Eksperymentalne szczepionki przeciw koronawirusowi podają osobom z grup narażonych na wysokie ryzyko infekcji władze chińskie. Celem jest wzmocnienie odporności określonych grup ludzi.
Eksperymentalne szczepionki przeciw koronawirusowi otrzymują pracownicy medyczni, osoby pracujące na targach żywności oraz w sektorach transportu i usług.
Władze rozważają niewielkie rozszerzenie programu, aby spróbować zapobiec możliwym wybuchom epidemii jesienią i zimą. Informację taką podał Zheng Zhongwei, który stoi na czele państwowego zespołu koordynującego opracowywanie szczepionek na koronawirusa.
Żadna szczepionka na świecie nie przeszła jeszcze ostatecznych, zakrojonych na szeroką skalę prób, które udowodniłyby, że jest wystarczająco bezpieczna i skuteczna. Niektóre kraje są sceptycznie nastawione do chińskiego stosowania eksperymentalnych szczepionek.
Chiny zatwierdziły testy na ludziach pod kątem potencjalnej szczepionki przeciw koronawirusowi hodowanej w komórkach owadów. Wykorzystanie komórek owadów do wyhodowania białek do szczepionki na koronawirusa, pierwszej takiej w Chinach, może przyspieszyć jej przyszłą produkcję na dużą skalę – przekazały władze prowincji Syczuan.

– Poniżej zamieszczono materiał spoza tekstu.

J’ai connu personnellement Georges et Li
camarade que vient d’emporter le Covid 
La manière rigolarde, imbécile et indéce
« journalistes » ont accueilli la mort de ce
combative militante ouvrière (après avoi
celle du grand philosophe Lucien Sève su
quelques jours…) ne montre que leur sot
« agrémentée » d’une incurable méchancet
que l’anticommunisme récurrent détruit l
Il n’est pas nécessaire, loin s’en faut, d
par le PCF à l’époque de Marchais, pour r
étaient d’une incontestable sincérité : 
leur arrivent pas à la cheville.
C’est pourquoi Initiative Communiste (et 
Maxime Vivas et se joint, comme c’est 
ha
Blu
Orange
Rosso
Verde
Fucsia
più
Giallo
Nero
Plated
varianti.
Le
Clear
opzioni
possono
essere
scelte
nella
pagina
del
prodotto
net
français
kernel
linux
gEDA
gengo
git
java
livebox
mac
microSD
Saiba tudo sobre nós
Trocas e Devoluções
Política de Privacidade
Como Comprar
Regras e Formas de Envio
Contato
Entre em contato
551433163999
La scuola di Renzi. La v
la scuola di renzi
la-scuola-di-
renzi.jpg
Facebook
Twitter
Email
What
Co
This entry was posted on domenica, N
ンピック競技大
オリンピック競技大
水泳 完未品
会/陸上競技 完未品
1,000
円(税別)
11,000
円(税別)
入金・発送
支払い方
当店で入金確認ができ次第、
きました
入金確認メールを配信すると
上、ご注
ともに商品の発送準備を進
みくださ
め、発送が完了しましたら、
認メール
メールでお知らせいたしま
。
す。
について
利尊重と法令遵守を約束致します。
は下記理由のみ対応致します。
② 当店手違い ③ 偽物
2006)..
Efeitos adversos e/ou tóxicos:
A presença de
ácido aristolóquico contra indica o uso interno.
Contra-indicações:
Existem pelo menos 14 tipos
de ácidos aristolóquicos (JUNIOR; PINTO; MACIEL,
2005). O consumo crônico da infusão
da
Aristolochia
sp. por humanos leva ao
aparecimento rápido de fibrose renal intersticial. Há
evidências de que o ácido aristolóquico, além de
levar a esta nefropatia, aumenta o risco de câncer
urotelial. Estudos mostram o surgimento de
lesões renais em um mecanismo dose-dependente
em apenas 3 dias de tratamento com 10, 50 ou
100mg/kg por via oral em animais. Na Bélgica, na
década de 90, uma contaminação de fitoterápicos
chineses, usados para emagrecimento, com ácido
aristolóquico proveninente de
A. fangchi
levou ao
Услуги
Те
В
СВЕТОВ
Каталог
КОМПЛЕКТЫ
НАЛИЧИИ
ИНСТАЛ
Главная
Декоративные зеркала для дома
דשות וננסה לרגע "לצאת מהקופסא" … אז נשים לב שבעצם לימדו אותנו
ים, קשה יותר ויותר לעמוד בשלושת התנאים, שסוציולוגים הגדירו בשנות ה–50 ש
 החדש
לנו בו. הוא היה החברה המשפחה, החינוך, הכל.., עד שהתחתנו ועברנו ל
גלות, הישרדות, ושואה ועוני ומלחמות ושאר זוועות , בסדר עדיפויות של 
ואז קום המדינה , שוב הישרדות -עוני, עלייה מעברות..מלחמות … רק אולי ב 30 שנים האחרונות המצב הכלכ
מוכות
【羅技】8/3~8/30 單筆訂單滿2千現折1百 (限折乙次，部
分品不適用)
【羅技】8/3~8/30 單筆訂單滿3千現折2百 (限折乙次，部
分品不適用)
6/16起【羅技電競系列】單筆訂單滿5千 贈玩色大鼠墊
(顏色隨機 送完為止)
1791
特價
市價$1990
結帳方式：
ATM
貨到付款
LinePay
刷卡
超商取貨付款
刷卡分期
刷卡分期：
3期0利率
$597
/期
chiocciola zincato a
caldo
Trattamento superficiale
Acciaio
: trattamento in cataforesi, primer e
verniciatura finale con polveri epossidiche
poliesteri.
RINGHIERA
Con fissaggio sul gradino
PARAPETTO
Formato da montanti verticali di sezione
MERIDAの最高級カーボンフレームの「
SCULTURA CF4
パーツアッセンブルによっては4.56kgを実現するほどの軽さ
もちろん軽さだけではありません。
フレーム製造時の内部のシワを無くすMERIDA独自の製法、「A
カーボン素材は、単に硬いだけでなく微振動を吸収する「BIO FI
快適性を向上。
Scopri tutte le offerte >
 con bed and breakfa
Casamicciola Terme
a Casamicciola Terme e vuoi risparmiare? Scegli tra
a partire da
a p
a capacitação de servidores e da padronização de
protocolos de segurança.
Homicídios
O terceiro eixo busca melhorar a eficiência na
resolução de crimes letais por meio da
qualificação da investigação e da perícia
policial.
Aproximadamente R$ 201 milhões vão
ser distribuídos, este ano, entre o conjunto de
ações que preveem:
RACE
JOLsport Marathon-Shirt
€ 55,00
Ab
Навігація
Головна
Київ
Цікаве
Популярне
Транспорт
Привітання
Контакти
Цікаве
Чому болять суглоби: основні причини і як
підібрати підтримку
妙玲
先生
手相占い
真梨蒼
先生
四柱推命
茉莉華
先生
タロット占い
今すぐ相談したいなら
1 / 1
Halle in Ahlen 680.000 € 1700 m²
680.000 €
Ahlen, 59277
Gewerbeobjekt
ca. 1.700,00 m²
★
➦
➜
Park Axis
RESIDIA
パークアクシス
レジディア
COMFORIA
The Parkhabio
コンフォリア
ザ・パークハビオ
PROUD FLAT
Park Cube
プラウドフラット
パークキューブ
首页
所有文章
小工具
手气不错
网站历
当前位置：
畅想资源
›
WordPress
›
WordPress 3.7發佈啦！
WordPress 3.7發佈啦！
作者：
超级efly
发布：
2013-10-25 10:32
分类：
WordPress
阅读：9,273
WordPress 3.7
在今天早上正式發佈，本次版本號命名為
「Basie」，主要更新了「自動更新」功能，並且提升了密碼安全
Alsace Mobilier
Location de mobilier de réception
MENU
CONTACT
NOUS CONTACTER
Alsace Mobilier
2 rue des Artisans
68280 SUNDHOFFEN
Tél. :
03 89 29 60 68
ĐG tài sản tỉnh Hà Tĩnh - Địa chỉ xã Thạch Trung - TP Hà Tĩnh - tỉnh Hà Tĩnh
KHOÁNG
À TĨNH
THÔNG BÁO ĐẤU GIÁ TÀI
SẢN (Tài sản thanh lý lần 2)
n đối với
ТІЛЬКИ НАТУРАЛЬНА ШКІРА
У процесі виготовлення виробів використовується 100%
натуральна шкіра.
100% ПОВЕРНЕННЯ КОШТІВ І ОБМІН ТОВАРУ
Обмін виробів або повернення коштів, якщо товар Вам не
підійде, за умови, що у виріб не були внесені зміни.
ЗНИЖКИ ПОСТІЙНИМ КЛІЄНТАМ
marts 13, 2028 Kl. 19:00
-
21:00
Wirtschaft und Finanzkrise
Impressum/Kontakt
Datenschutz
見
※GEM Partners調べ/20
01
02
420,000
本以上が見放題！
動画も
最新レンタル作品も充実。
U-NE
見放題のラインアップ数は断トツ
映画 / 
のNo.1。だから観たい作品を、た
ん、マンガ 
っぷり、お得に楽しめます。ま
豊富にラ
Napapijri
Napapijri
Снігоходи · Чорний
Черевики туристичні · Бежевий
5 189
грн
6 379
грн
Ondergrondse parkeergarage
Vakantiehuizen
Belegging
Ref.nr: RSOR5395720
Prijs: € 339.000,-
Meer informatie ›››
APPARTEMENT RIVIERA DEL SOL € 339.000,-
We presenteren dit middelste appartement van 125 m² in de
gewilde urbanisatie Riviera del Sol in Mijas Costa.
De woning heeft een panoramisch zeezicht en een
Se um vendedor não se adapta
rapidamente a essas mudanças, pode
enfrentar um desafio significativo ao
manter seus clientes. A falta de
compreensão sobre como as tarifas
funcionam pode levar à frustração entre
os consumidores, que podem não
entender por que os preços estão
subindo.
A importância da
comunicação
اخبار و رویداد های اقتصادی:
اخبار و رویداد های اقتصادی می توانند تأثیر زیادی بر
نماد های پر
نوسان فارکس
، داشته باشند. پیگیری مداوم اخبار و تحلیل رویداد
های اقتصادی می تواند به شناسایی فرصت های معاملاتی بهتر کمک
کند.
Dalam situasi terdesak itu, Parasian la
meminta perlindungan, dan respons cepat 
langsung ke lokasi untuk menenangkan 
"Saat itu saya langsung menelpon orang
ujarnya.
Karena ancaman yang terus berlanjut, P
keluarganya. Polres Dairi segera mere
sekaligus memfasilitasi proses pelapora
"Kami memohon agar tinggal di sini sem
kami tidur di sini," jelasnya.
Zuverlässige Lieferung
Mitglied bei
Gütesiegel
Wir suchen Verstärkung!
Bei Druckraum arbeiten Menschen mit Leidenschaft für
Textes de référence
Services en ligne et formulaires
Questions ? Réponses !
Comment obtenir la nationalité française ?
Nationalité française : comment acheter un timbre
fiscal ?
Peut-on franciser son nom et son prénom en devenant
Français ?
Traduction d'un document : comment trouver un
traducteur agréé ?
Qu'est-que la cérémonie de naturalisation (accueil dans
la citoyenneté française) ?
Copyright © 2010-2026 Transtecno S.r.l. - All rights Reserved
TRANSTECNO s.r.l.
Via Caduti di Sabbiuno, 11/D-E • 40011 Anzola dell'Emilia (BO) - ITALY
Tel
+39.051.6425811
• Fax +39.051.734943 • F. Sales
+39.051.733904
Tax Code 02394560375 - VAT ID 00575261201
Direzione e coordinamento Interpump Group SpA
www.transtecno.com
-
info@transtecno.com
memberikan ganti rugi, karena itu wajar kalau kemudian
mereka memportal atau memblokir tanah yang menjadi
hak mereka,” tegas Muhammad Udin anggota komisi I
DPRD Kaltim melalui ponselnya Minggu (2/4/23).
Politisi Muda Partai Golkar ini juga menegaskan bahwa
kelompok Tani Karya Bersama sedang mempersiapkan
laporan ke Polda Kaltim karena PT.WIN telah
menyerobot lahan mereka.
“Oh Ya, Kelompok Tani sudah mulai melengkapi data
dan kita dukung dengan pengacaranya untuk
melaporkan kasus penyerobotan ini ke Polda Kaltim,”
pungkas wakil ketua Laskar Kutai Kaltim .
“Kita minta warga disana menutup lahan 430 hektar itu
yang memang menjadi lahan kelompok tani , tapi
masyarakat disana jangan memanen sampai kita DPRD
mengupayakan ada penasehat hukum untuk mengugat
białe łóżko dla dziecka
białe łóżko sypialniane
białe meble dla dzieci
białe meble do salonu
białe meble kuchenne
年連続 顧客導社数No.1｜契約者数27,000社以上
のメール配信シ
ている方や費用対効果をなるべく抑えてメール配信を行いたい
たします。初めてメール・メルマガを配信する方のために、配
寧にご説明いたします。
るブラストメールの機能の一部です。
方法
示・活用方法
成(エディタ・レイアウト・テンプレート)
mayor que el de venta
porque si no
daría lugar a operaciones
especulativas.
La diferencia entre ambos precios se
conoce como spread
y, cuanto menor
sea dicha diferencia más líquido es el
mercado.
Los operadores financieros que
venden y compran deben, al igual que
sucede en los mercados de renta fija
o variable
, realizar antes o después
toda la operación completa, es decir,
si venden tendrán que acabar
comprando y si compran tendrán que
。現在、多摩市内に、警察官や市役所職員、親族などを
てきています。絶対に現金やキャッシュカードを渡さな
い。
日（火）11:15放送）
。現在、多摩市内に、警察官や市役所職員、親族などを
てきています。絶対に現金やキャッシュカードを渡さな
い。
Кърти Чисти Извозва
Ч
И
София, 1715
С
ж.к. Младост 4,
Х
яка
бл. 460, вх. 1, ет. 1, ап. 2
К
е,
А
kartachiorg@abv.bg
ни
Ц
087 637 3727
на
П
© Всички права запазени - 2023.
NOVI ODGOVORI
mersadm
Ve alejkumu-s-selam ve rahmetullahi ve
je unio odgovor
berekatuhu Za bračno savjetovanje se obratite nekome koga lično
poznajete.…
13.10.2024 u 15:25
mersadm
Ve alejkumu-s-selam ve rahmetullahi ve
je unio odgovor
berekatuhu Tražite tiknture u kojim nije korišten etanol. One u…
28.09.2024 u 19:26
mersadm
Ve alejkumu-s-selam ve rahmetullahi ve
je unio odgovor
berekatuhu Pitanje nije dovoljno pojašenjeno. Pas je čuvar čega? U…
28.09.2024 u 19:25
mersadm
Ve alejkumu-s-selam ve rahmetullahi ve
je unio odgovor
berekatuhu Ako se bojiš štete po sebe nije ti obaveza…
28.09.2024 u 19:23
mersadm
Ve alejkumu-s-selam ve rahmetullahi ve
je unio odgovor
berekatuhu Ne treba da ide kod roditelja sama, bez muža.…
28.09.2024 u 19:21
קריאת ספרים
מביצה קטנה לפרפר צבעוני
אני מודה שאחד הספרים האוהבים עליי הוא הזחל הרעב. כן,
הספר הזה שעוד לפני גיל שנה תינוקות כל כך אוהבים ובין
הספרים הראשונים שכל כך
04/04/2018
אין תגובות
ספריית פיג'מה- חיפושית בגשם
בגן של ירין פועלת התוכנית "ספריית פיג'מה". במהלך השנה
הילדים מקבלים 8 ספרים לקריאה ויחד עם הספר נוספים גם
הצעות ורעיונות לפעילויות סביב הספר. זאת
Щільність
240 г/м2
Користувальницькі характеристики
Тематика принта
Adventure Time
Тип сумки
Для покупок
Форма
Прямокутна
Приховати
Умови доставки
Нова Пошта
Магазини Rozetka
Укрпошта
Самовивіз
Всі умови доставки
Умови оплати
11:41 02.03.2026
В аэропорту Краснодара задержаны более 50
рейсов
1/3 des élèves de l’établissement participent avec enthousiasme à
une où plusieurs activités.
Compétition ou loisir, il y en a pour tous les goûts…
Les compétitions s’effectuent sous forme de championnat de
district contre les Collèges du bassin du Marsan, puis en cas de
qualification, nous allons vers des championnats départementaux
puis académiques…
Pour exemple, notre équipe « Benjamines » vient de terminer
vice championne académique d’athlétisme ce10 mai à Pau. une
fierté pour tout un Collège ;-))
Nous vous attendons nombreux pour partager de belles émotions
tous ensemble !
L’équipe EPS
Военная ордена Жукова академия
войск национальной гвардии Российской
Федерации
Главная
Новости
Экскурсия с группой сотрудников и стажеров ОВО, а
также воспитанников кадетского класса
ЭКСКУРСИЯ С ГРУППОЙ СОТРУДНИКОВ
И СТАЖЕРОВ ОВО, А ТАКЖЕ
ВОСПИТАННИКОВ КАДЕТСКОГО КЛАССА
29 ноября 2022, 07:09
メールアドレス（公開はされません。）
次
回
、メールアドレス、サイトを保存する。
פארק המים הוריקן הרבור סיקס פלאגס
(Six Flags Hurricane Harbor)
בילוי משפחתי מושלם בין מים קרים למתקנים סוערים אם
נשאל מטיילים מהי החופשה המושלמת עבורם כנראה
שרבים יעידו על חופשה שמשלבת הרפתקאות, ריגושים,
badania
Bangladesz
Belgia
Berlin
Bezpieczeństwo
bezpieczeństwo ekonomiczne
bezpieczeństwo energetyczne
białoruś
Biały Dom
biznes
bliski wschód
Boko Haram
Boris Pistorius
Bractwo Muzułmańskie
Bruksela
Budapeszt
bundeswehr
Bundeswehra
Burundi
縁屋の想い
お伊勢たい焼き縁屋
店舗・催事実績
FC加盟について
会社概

Chińscy naukowcy prowadzą prace nad co najmniej ośmioma innymi potencjalnymi szczepionkami na koronawirusa. Znajdują się one na różnych etapach badań klinicznych.
Liu Jingzhen, szef Chińskiej Narodowej Grupy Farmaceutycznej Sinopharm, poinformował, że potencjalna szczepionka przeciw koronawirusowi może kosztować nie więcej niż 1000 juanów, czyli równowartość 144 dolarów, za dwa zastrzyki.
– Cena będzie zdecydowanie niższa niż wskazana przez Liu – ocenia Zheng Zhongwei.